● DATA FOR ANALYSIS:
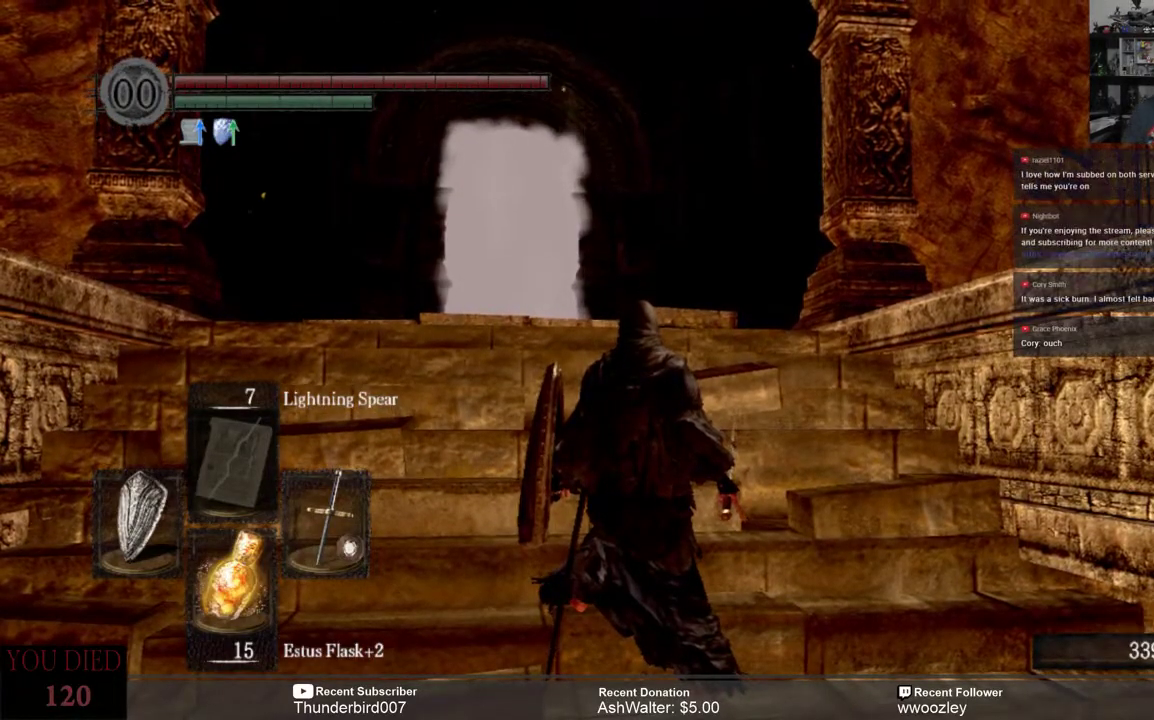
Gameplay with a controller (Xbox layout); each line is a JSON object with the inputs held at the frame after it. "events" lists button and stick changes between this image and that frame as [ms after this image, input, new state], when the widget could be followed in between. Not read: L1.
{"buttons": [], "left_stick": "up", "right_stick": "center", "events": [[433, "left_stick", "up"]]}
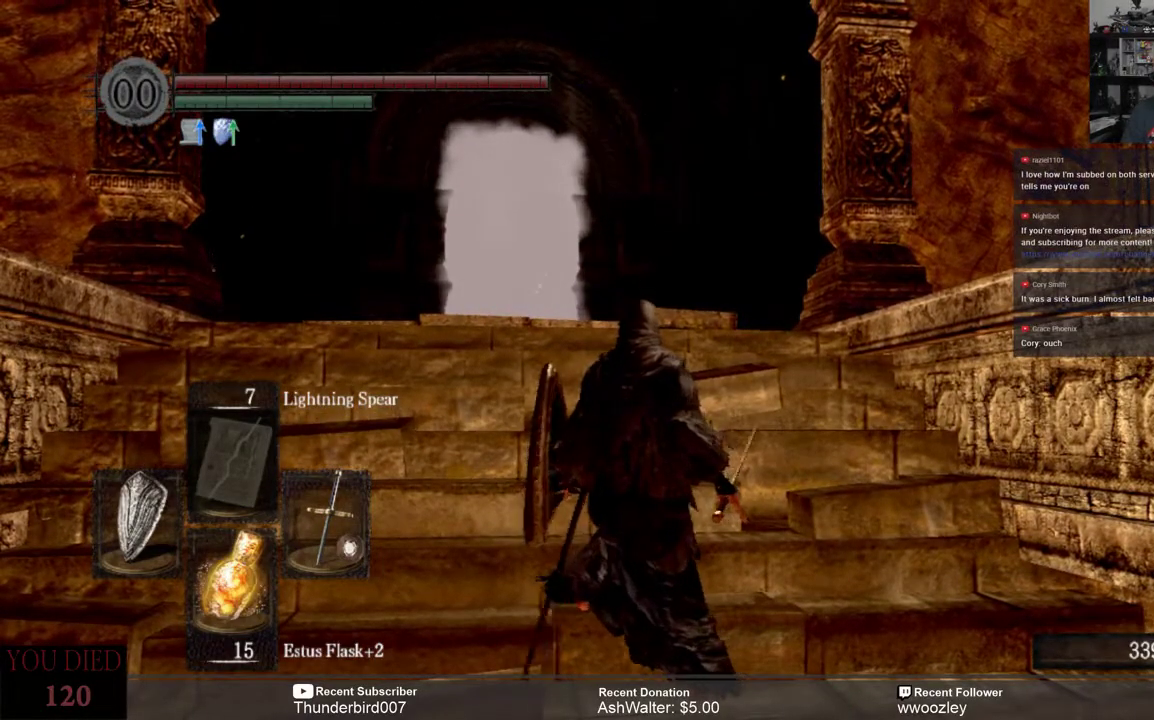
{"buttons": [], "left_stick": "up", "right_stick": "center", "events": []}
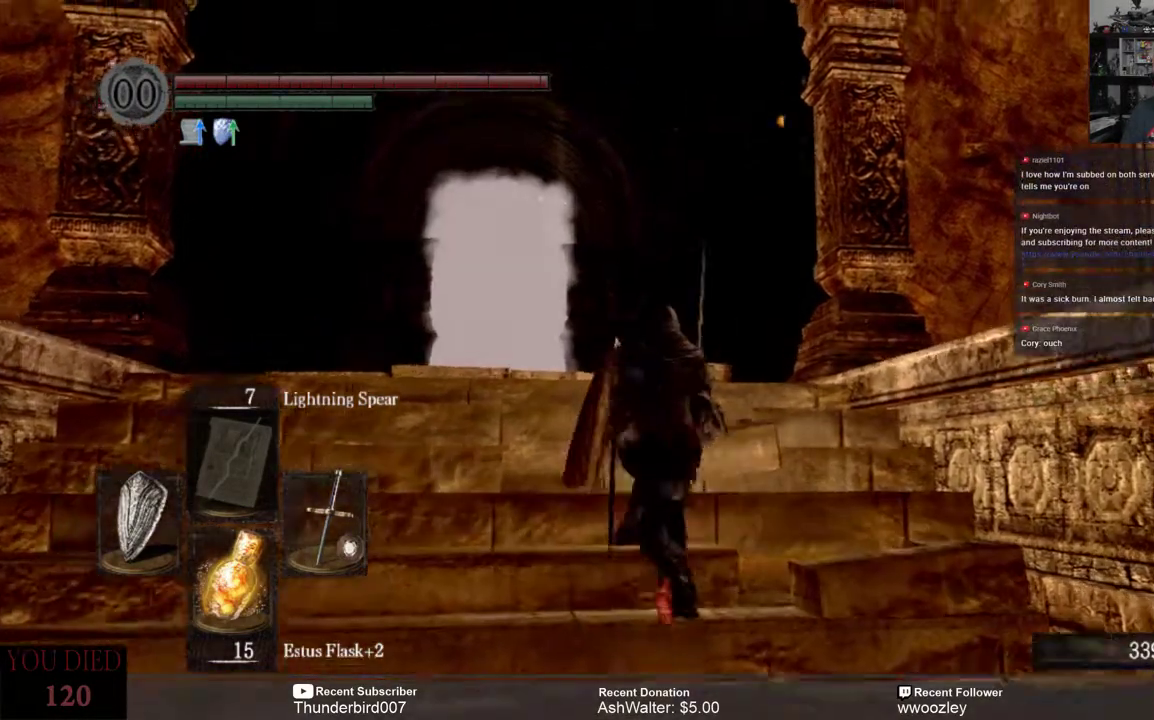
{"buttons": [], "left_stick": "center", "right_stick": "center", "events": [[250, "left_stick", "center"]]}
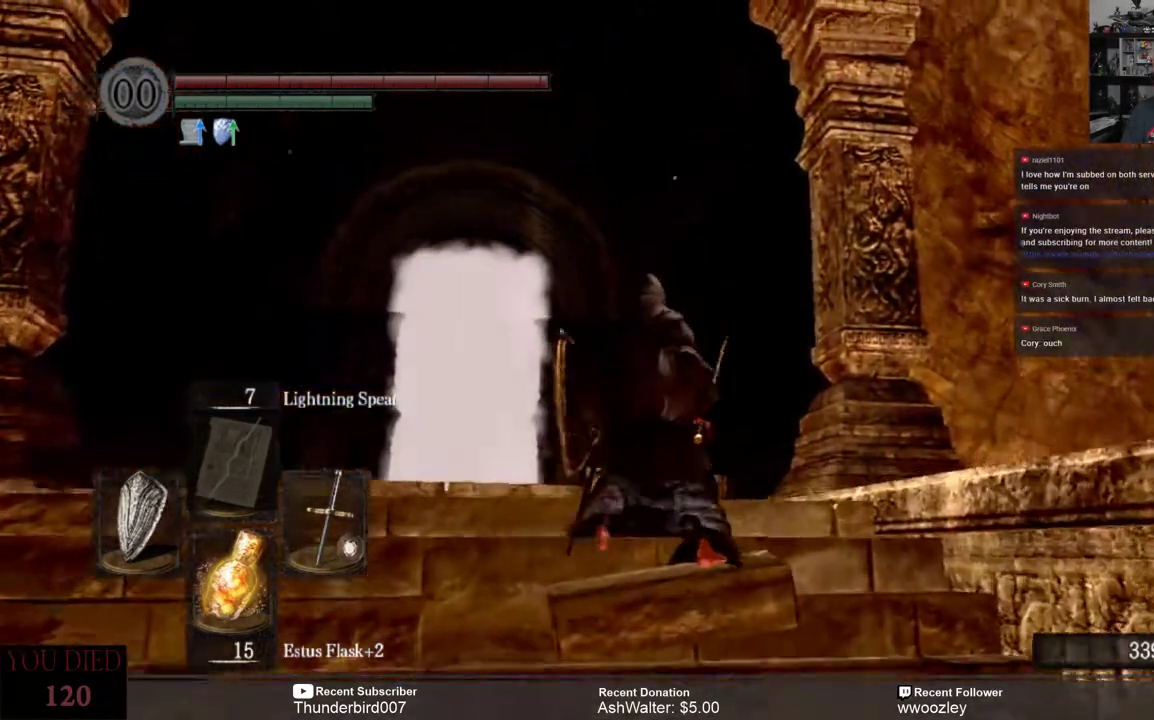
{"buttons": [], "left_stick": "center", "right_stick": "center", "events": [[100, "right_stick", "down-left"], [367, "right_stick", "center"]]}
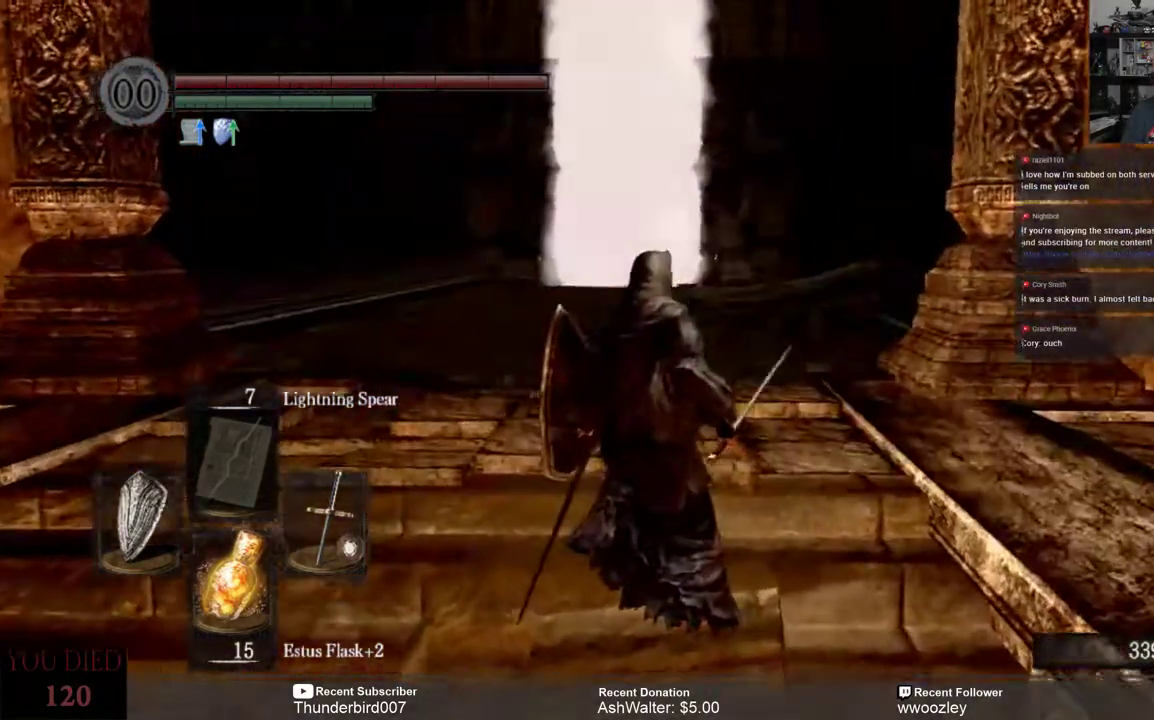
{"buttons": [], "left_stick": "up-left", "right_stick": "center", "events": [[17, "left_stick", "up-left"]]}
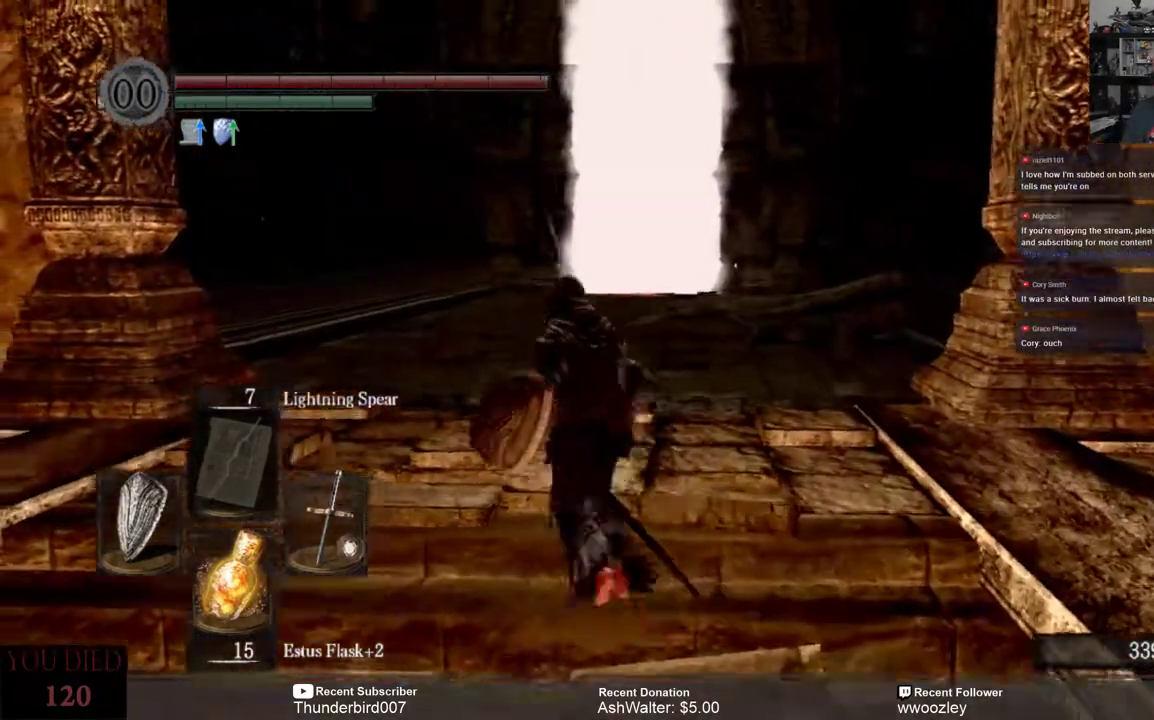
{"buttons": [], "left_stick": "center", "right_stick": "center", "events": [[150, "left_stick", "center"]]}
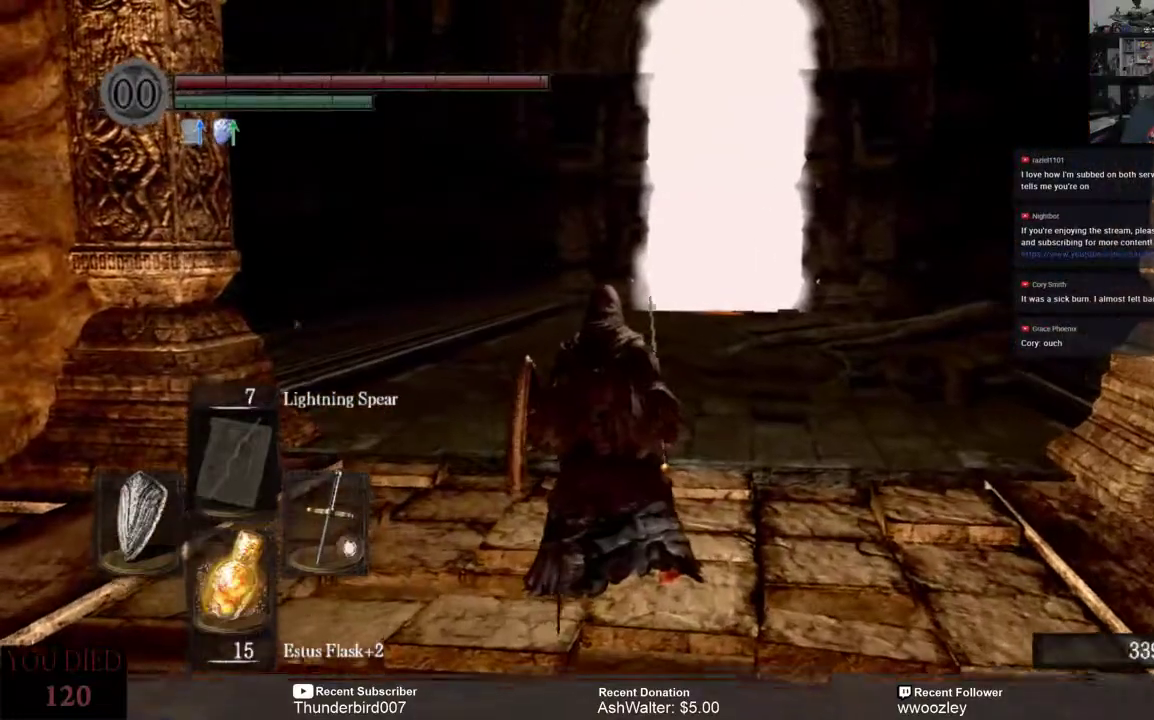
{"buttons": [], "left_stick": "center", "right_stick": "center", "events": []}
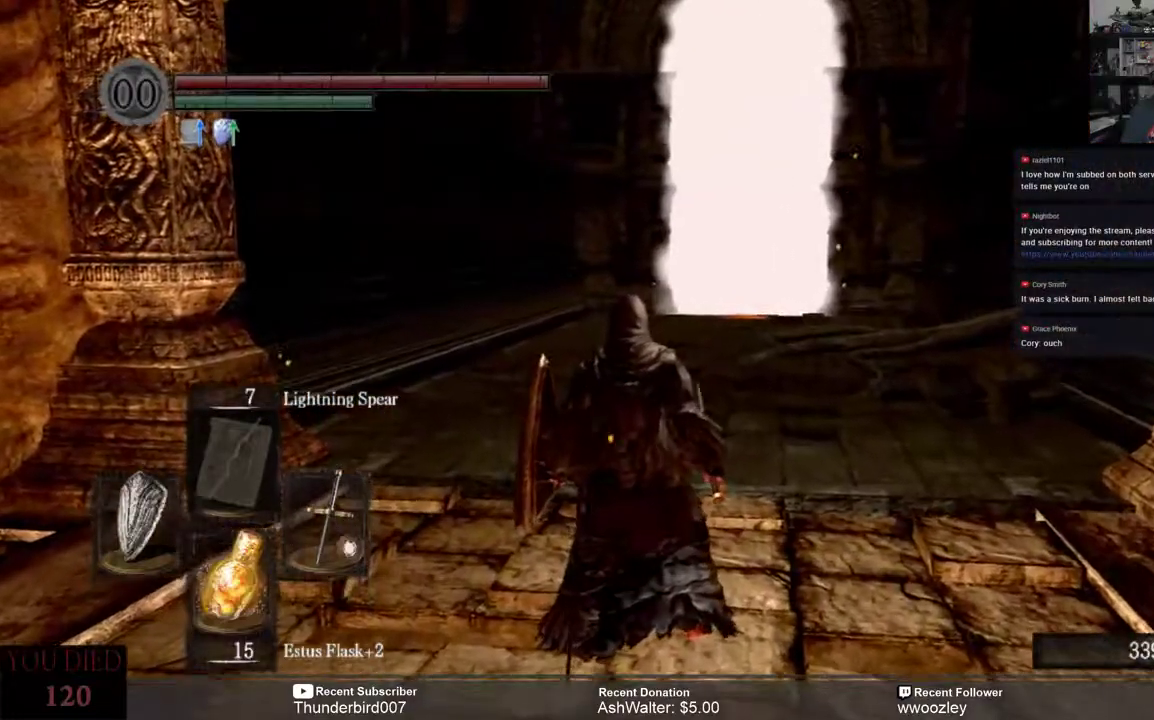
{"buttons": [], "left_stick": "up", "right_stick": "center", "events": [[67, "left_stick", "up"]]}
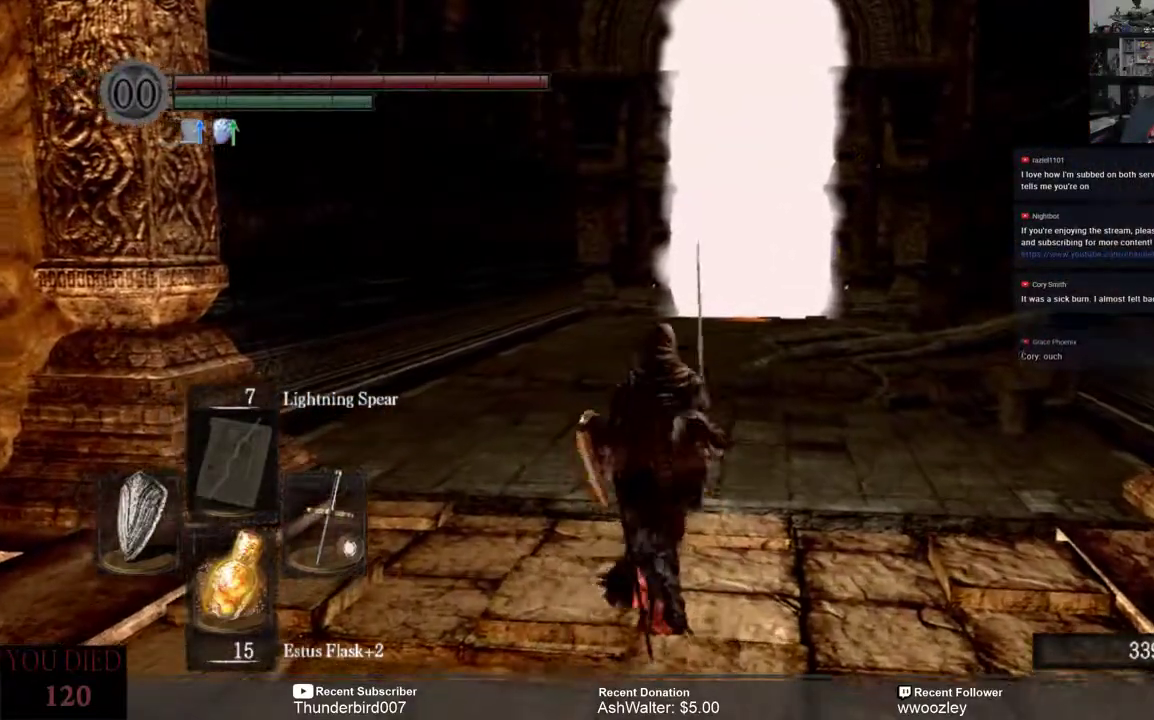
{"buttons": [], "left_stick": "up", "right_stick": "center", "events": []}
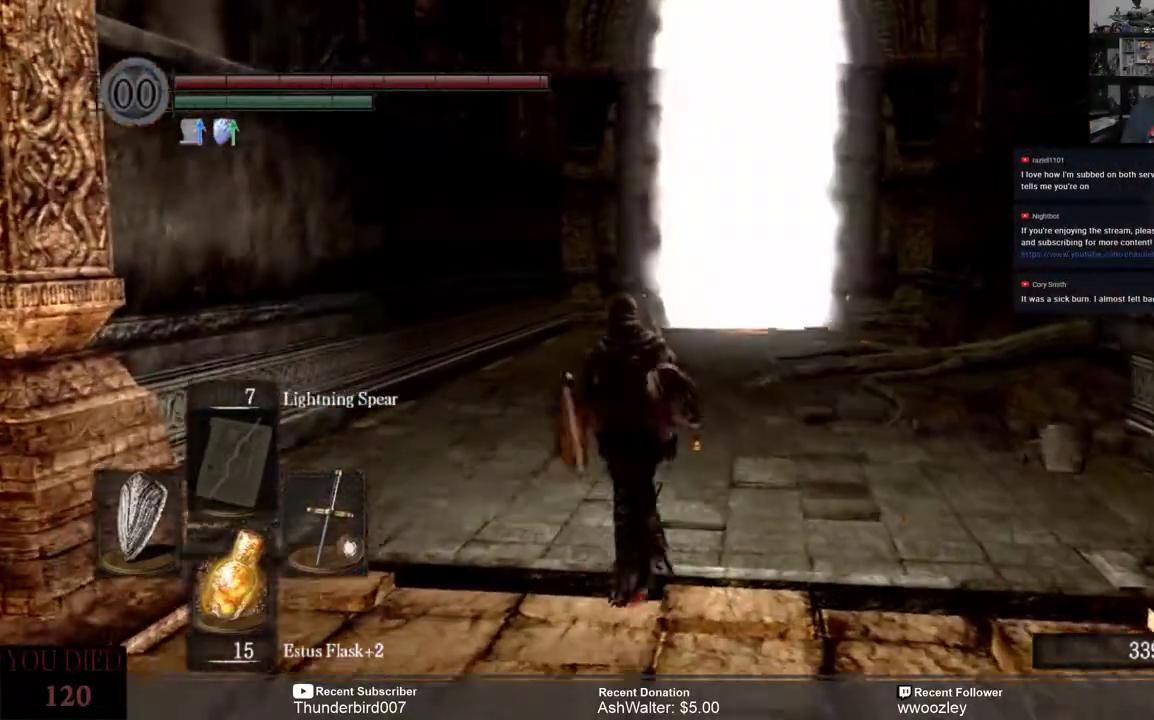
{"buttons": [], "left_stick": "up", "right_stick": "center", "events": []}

● DIRECTIONS FOR THIS TASK: The answer should hold every line of the listing, copied exactly, with no pictures.

● RESPONSE FOR THIS EXERCISE:
Gameplay with a controller (Xbox layout); each line is a JSON object with the inputs held at the frame after it. "events" lists button and stick changes between this image and that frame as [ms after this image, input, new state], when the widget could be followed in between. Not read: L1.
{"buttons": [], "left_stick": "up", "right_stick": "center", "events": [[433, "left_stick", "up"]]}
{"buttons": [], "left_stick": "up", "right_stick": "center", "events": []}
{"buttons": [], "left_stick": "center", "right_stick": "center", "events": [[250, "left_stick", "center"]]}
{"buttons": [], "left_stick": "center", "right_stick": "center", "events": [[100, "right_stick", "down-left"], [367, "right_stick", "center"]]}
{"buttons": [], "left_stick": "up-left", "right_stick": "center", "events": [[17, "left_stick", "up-left"]]}
{"buttons": [], "left_stick": "center", "right_stick": "center", "events": [[150, "left_stick", "center"]]}
{"buttons": [], "left_stick": "center", "right_stick": "center", "events": []}
{"buttons": [], "left_stick": "up", "right_stick": "center", "events": [[67, "left_stick", "up"]]}
{"buttons": [], "left_stick": "up", "right_stick": "center", "events": []}
{"buttons": [], "left_stick": "up", "right_stick": "center", "events": []}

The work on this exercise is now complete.